The video reviews the Framework Desktop featuring AMD’s Ryzen Max Plus 3950 and 128GB RAM, highlighting its near-silent operation and strong performance for local AI workloads, including large language models, with flexible GPU memory configurations and competitive CPU benchmarks. Despite some limitations like soldered RAM and network bottlenecks in clustering, it offers an affordable, highly compatible x86 platform with Linux and Windows support, making it a compelling choice for quiet, powerful AI development.

The video reviews the Framework Desktop, a new machine featuring AMD’s Ryzen Max Plus 3950 chip and 128GB of RAM, designed for local AI workloads such as large language models (LLMs) and image/video generation. While not the first or second in the market, the Framework Desktop impresses with its near-silent cooling system, comparable to the quietness of a Mac Studio. The presenter compares it to other powerful machines like the Asus Flow Z13 and GMK Tech Evo X2, noting that the Framework Desktop stands out for its whisper-quiet operation despite running demanding AI tasks.

The presenter conducts performance tests using the Quen 3 coder 30 billion parameter model with Q8 quantization, running on four identical Framework Desktop boards configured with different GPU memory modes (dynamic and fixed).

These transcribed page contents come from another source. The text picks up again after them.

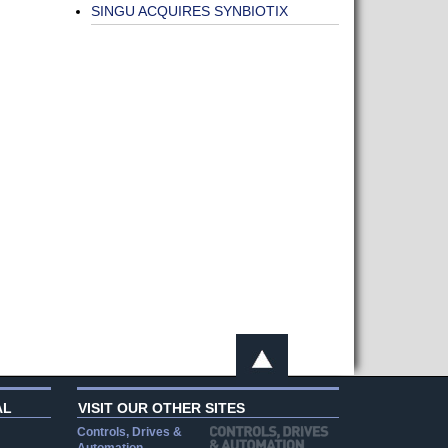
SINGU ACQUIRES SYNBIOTIX
AL
VISIT OUR OTHER SITES
Controls, Drives &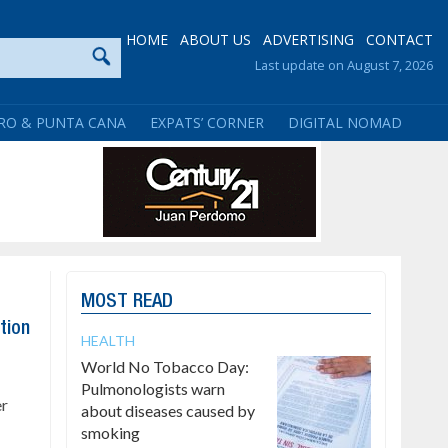
HOME
ABOUT US
ADVERTISING
CONTACT
Last update on August 7, 2026
RO & PUNTA CANA
EXPATS’ CORNER
DIGITAL NOMAD
MOST READ
tion
HEALTH
World No Tobacco Day:
Pulmonologists warn
er
about diseases caused by
smoking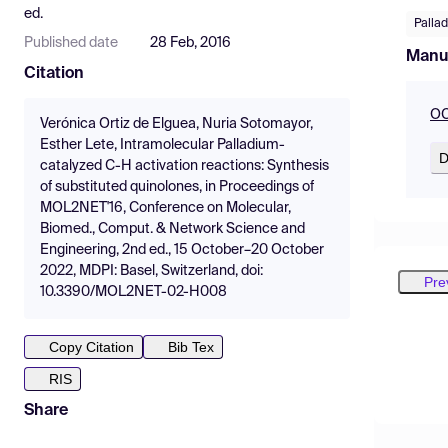
ed.
Pallad
Published date
28 Feb, 2016
Manu
Citation
OC
Verónica Ortiz de Elguea, Nuria Sotomayor,
Esther Lete, Intramolecular Palladium-
D
catalyzed C-H activation reactions: Synthesis
of substituted quinolones, in Proceedings of
MOL2NET'16, Conference on Molecular,
Biomed., Comput. & Network Science and
Engineering, 2nd ed., 15 October–20 October
2022, MDPI: Basel, Switzerland, doi:
Pre
10.3390/MOL2NET-02-H008
Copy Citation
Bib Tex
RIS
Share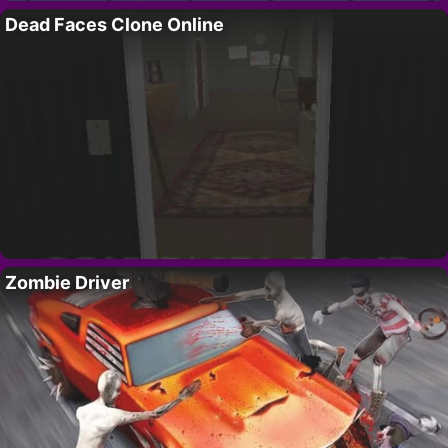
Dead Faces Clone Online
Zombie Driver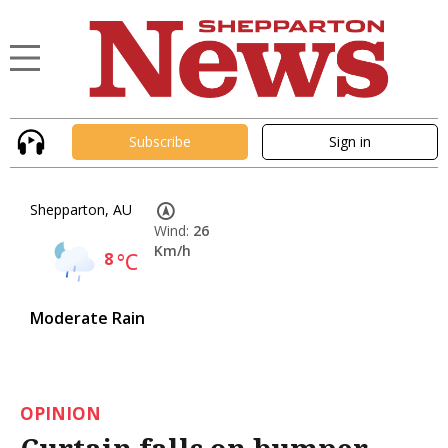
Subscribe
Sign in
Shepparton, AU
Wind:
26
Km/h
8
°C
Moderate Rain
OPINION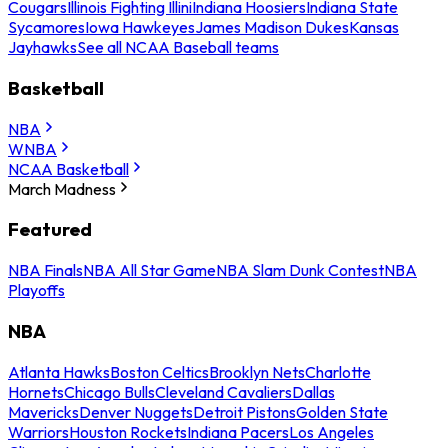
Cougars
Illinois Fighting Illini
Indiana Hoosiers
Indiana State
Sycamores
Iowa Hawkeyes
James Madison Dukes
Kansas
Jayhawks
See all NCAA Baseball teams
Basketball
NBA
WNBA
NCAA Basketball
March Madness
Featured
NBA Finals
NBA All Star Game
NBA Slam Dunk Contest
NBA
Playoffs
NBA
Atlanta Hawks
Boston Celtics
Brooklyn Nets
Charlotte
Hornets
Chicago Bulls
Cleveland Cavaliers
Dallas
Mavericks
Denver Nuggets
Detroit Pistons
Golden State
Warriors
Houston Rockets
Indiana Pacers
Los Angeles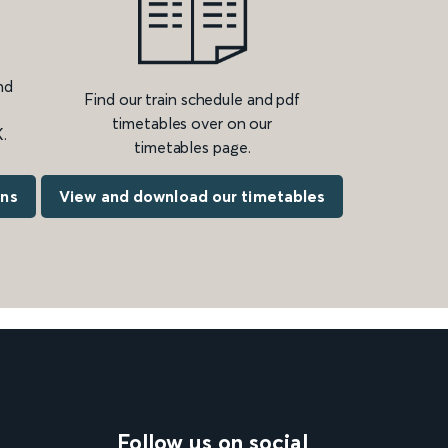
nd
Find our train schedule and pdf
timetables over on our
.
timetables page.
ons
View and download our timetables
Follow us on social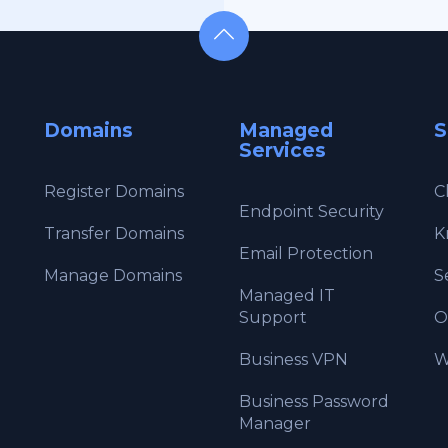
Domains
Managed
S
Services
Register Domains
C
Endpoint Security
Transfer Domains
K
Email Protection
Manage Domains
S
Managed IT
Support
O
Business VPN
W
Business Password
Manager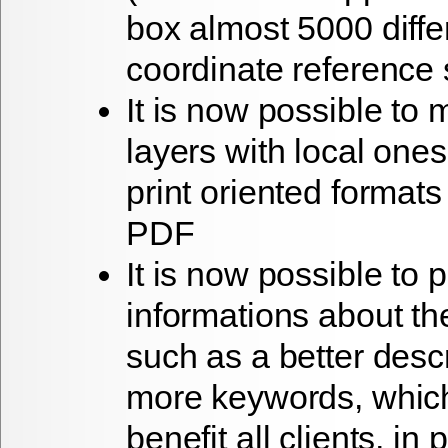
box almost 5000 diffe
coordinate reference
It is now possible to 
layers with local one
print oriented format
PDF
It is now possible to
informations about the
such as a better descr
more keywords, which
benefit all clients, in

Results show that the dynamic memory setting often yields better token generation speeds, especially for medium-length prompts, while fixed memory settings perform better on very large prompts. The integrated GPU (iGPU) on the AMD chip delivers impressive performance, rivaling Apple’s M4 series chips in some scenarios, with the Framework Desktop excelling in handling longer prompts due to its larger RAM capacity.

Comparisons with Apple’s M4 Pro and M4 Max chips reveal that while Apple’s hardware generally outperforms the Framework Desktop in speed and memory bandwidth, the Framework Desktop offers a more affordable and highly compatible x86 platform with Linux and Windows support. The presenter also highlights the flexibility of running various LLMs using different runtimes like Rockom and Vulcan, with Vulcan generally providing faster performance on this hardware. Despite some quirks and crashes with certain large models, the Framework Desktop proves capable of running very large models locally, which is notable for an iGPU-based system.

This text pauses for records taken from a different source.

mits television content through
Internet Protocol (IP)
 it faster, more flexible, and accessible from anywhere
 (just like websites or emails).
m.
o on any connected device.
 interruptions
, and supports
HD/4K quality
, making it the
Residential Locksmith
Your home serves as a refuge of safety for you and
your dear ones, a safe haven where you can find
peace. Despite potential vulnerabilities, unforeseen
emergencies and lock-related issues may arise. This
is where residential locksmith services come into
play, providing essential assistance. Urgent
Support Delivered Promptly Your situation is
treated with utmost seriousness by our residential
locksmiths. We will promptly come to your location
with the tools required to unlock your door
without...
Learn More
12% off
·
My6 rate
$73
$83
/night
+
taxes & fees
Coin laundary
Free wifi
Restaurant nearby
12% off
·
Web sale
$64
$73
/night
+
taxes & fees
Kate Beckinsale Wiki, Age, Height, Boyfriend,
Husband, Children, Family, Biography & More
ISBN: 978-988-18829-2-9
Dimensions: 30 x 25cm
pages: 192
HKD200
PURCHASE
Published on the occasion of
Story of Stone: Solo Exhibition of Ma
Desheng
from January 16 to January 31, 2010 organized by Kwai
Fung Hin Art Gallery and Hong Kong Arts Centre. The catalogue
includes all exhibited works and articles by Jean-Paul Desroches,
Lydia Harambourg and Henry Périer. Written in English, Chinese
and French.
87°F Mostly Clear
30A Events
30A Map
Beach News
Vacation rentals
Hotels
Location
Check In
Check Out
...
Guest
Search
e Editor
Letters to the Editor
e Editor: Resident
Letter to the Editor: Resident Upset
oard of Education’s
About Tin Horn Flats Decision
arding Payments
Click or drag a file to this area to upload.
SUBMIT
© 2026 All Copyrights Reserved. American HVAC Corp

The video also discusses the CPU performance of the Ryzen Max Plus 3950, which scores competitively against Apple’s M4 Max in multi-core benchmarks. The presenter praises Fedora Linux for its stability on this hardware and explains the importance of GPU acceleration APIs like Rockom and Vulcan for efficient LLM inference. The Framework Desktop’s modular design allows users to customize cases, fans, and storage, although the RAM is soldered onto the board due to technical limitations, a trade-off that Framework justifies for improved performance and reliability.

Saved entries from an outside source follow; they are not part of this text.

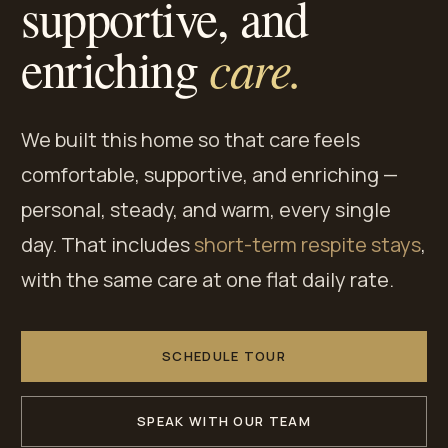
supportive, and
care.
enriching
We built this home so that care feels
comfortable, supportive, and enriching —
personal, steady, and warm, every single
day. That includes
short-term respite stays
,
with the same care at one flat daily rate.
SCHEDULE TOUR
SPEAK WITH OUR TEAM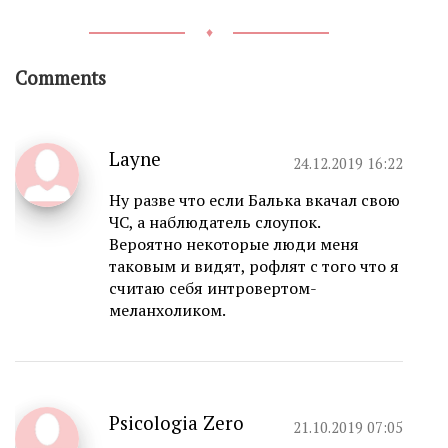
♦
Comments
Layne
24.12.2019 16:22
Ну разве что если Балька вкачал свою
ЧС, а наблюдатель слоупок.
Вероятно некоторые люди меня
таковым и видят, рофлят с того что я
считаю себя интровертом-
меланхоликом.
Psicologia Zero
21.10.2019 07:05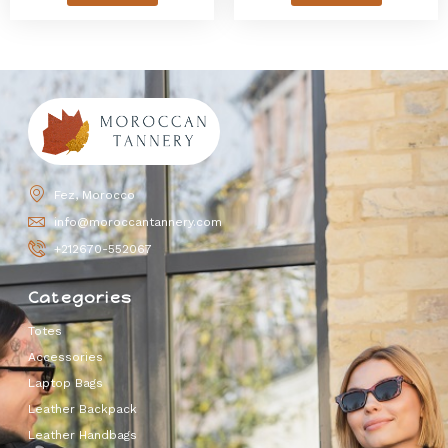
Fez, Morocco
info@moroccantannery.com
+212670-552067
Categories
Totes
Accessories
Laptop Bags
Leather Backpack
Leather Handbags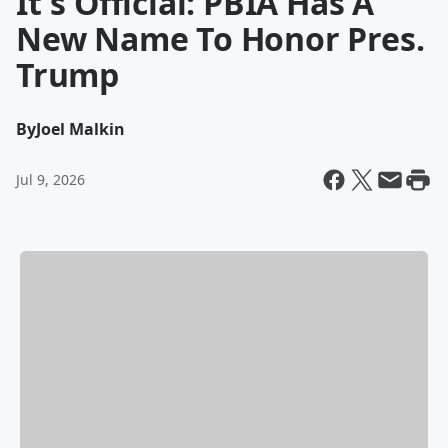
It's Official: PBIA Has A
New Name To Honor Pres.
Trump
By
Joel Malkin
Jul 9, 2026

Finally, the presenter explores the potential and limitations of clustering multiple Framework Desktop boards for larger AI workloads. While clustering can increase memory capacity, network bottlenecks limit performance gains, making single-node setups more practical for now. The video concludes by recommending the Framework Desktop as a powerful, quiet, and flexible machine for local AI development, with links to related cluster setup videos and a plug for ChatLM Teams, a platform integrating multiple LLMs for various tasks.